Evaluate the best model

View the parameters of the best model and retrieve the underlying pipeline:

print("Best model info:")
print(bestModel.getBestModelInfo())
print("\nBest model pipeline:")
print(bestModel.getBestModel())

Score against the test set, and view the classification metrics:

from synapse.ml.train import ComputeModelStatistics

prediction = bestModel.transform(test)
metrics = ComputeModelStatistics().transform(prediction)
metrics.limit(10).toPandas()

Verify evaluation results:

metrics_df = metrics.toPandas()
print(f"Evaluation metrics columns: {list(metrics_df.columns)}")
print(f"Accuracy: {metrics_df['accuracy'].iloc[0]:.4f}")
print(f"Precision: {metrics_df['precision'].iloc[0]:.4f}")
print(f"Recall: {metrics_df['recall'].iloc[0]:.4f}")
print(f"AUC: {metrics_df['AUC'].iloc[0]:.4f}")
# Expected output: accuracy 0.92-0.97, precision/recall/AUC in similar range
if metrics_df['accuracy'].iloc[0] > 0.80:
    print("✓ Accuracy exceeds 80% as expected")
else:
    print("⚠ Accuracy is below 80%. Try a different seed or increase numRuns.")

Clean up

The cached data is released automatically when the Spark session ends.

If you created a notebook solely for this tutorial, delete it from your workspace:

  1. Go to your workspace in the Fabric portal.
  2. Select the ... (ellipsis) next to the notebook name.
  3. Select Delete.

Troubleshoot

Issue Cause Resolution
Py4JJavaError: ... java.io.IOException when reading parquet Network access to mmlspark.blob.core.windows.net is blocked Verify your workspace firewall rules allow outbound HTTPS to Azure Blob Storage.
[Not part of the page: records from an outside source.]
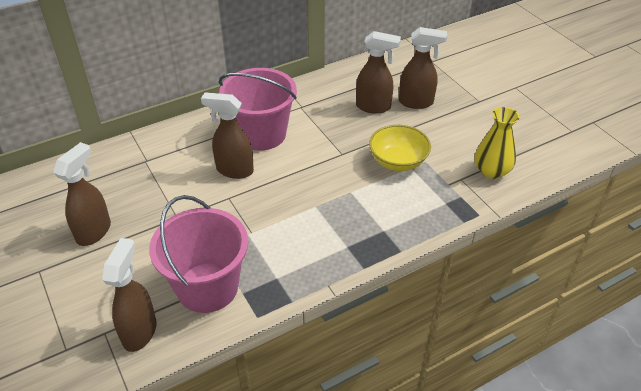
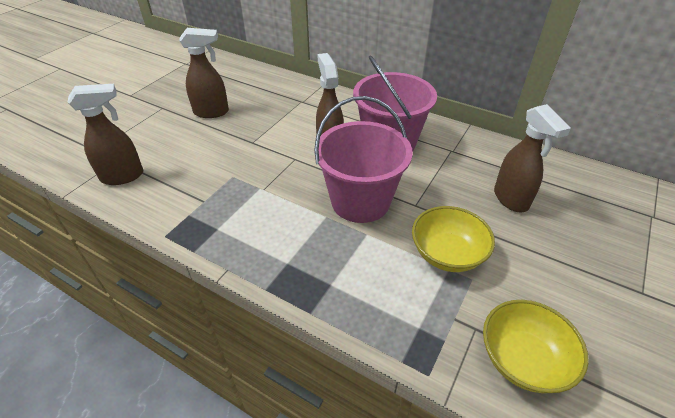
camera: 60 degrees right, 0 degrees up
pink bucket [149,195,248,313] -> pink bucket moved to [314,96,413,223]
brown spray bottle [399,27,447,109] -> none
yellow vase [475,107,520,179] -> yellow bowl [483,300,589,393]

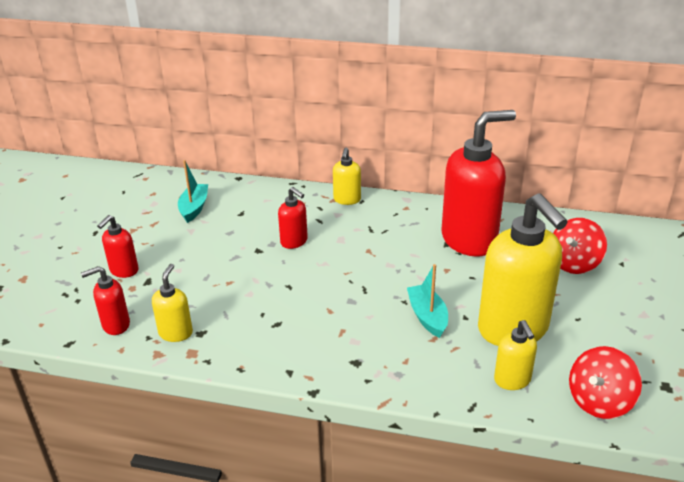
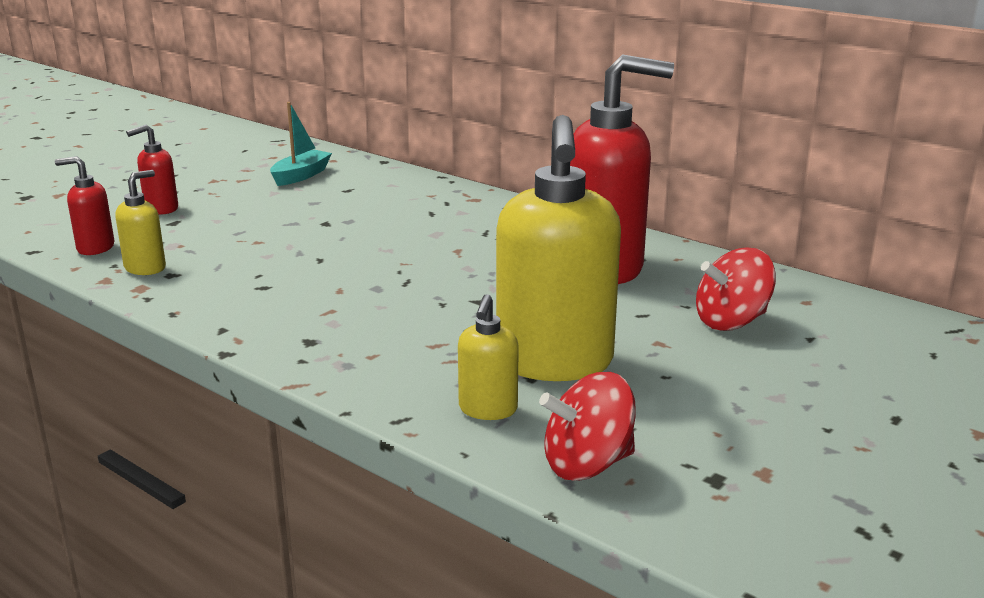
camera: 25 degrees right, 10 degrees down
red soap dispenser [278,187,308,249] -> none
yellow soap dispenser [333,148,361,205] -> none
turquoise boat [407,264,448,338] -> none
Alternatively, download the dataset and upload to your lakehouse.
TuneHyperparameters runs for a long time Large numRuns or numFolds with parallelism=1 Reduce numRuns, reduce numFolds, or increase parallelism to use more cluster cores.
Low accuracy (< 0.80) Random seed or data split produced an unfavorable configuration Try a different seed value, increase numRuns for broader search, or add more hyperparameter ranges.
IllegalArgumentException: Column Label does not exist Dataset schema mismatch or wrong labelCol value Verify column names with data.printSchema(). The label column must match the labelCol parameter in TrainClassifier.
OutOfMemoryError during training Dataset cached in memory exceeds available Spark driver/executor memory Remove .cache() or increase the Spark cluster capacity in your Fabric workspace settings.